Lee Enterprises is a leading provider of local news and information, and a major platform for advertising, in its markets, with 46 daily newspapers and a joint interest in four others, rapidly growing digital products and nearly 300 specialty publications in 22 states. Lees newspapers have circulation of 1.2 million daily and 1.6 million Sunday, reaching nearly four million readers in print alone. Lees websites and mobile and tablet products attracted 25.6 million unique visitors in December 2013. Lees markets include St. Louis, MO; Lincoln, NE; Madison, WI; Davenport, IA; Billings, MT; Bloomington, IL; and Tucson, AZ. Lee Common Stock is traded on the New York Stock Exchange under the symbol LEE. For more information about Lee, please visit lee.net.

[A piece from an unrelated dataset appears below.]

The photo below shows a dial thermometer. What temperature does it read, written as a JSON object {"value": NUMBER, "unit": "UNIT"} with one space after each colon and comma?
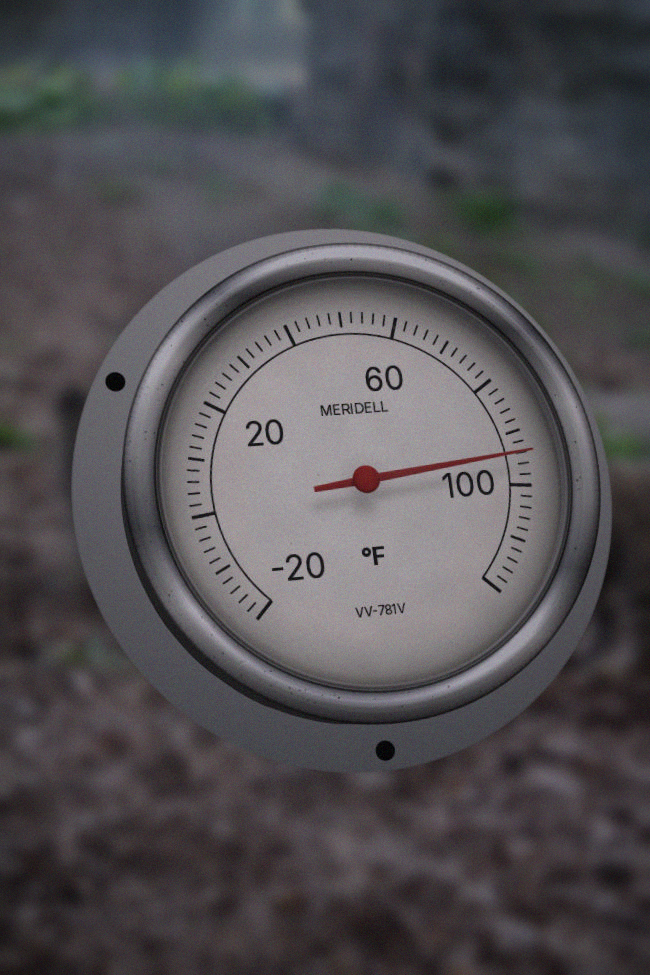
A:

FORWARD-LOOKING STATEMENTS The Private Securities Litigation Reform Act of 1995 provides a safe harbor for forward-looking statements. This news release contains information that may be deemed forward-looking that is based largely on our current expectations, and is subject to certain risks, trends and uncertainties that could cause actual results to differ materially from those anticipated. Among such risks, trends and other uncertainties, which in some instances are beyond our control, are our ability to generate cash flows and maintain liquidity sufficient to service our debt, comply with or obtain amendments or waivers of the financial covenants contained in our credit facilities, if necessary, to refinance our debt as it comes due, or that the warrants will not be exercised. Other risks and uncertainties include the impact and duration of continuing adverse conditions in certain aspects of the economy affecting our business, changes in advertising demand, potential changes in newsprint and other commodity prices, energy costs, interest rates, labor costs, legislative and regulatory rulings, difficulties in achieving planned expense reductions, maintaining employee and customer relationships, increased capital costs, maintaining our listing status on the NYSE, competition and other risks detailed from time to time in our publicly filed documents. Any statements that are not statements of historical fact (including statements containing the words may, will, would, could, believe, expect, anticipate, intend, plan, project, estimate, consider and similar expressions) generally should be considered forward-looking statements. Readers are cautioned not to place undue reliance on such forward-looking statements, which are made as of the date of this news release. We do not undertake to publicly update or revise our forward-looking statements.